» ASSIGNED TASK
Make an exact copy of the records, with the images left out.

------

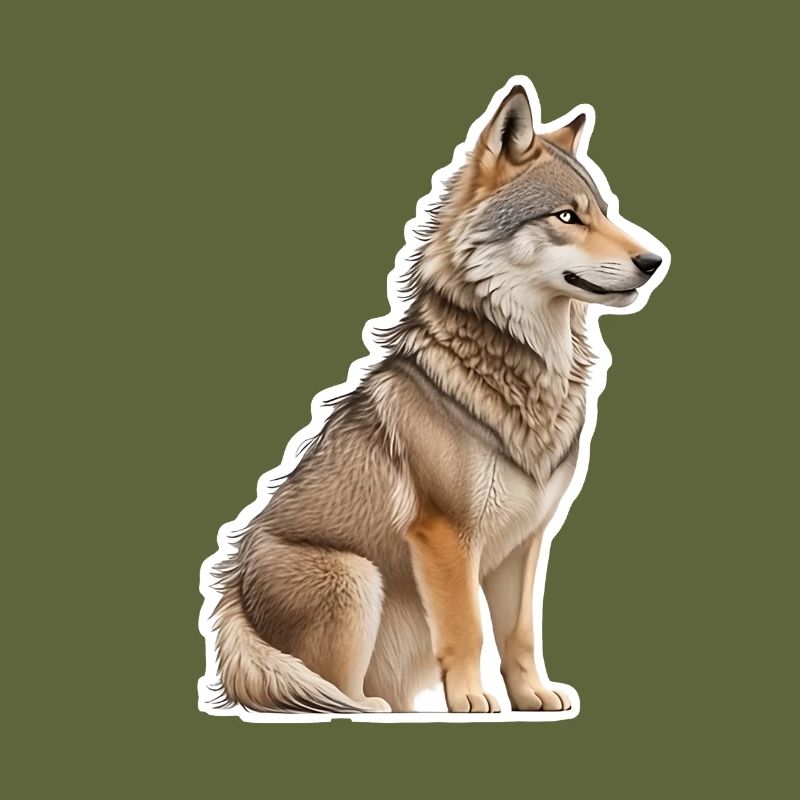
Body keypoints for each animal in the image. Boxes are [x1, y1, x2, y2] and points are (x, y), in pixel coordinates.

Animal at [204, 82, 665, 715]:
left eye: (605, 210)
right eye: (567, 216)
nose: (655, 261)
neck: (527, 372)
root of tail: (231, 596)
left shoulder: (527, 543)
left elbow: (519, 632)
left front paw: (531, 696)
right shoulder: (445, 536)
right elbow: (468, 627)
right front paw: (471, 700)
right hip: (356, 577)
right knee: (330, 689)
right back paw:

------

» RESPONSE AREA
Body keypoints for each animal in the image. Boxes are [x1, y1, x2, y2] and points are (x, y), in pixel coordinates.

Animal at [204, 82, 665, 715]:
left eye: (605, 210)
right eye: (567, 216)
nose: (655, 261)
neck: (527, 372)
root of tail: (231, 596)
left shoulder: (527, 543)
left elbow: (519, 632)
left front paw: (531, 696)
right shoulder: (445, 536)
right elbow: (468, 627)
right front paw: (471, 700)
right hip: (356, 577)
right knee: (330, 689)
right back paw:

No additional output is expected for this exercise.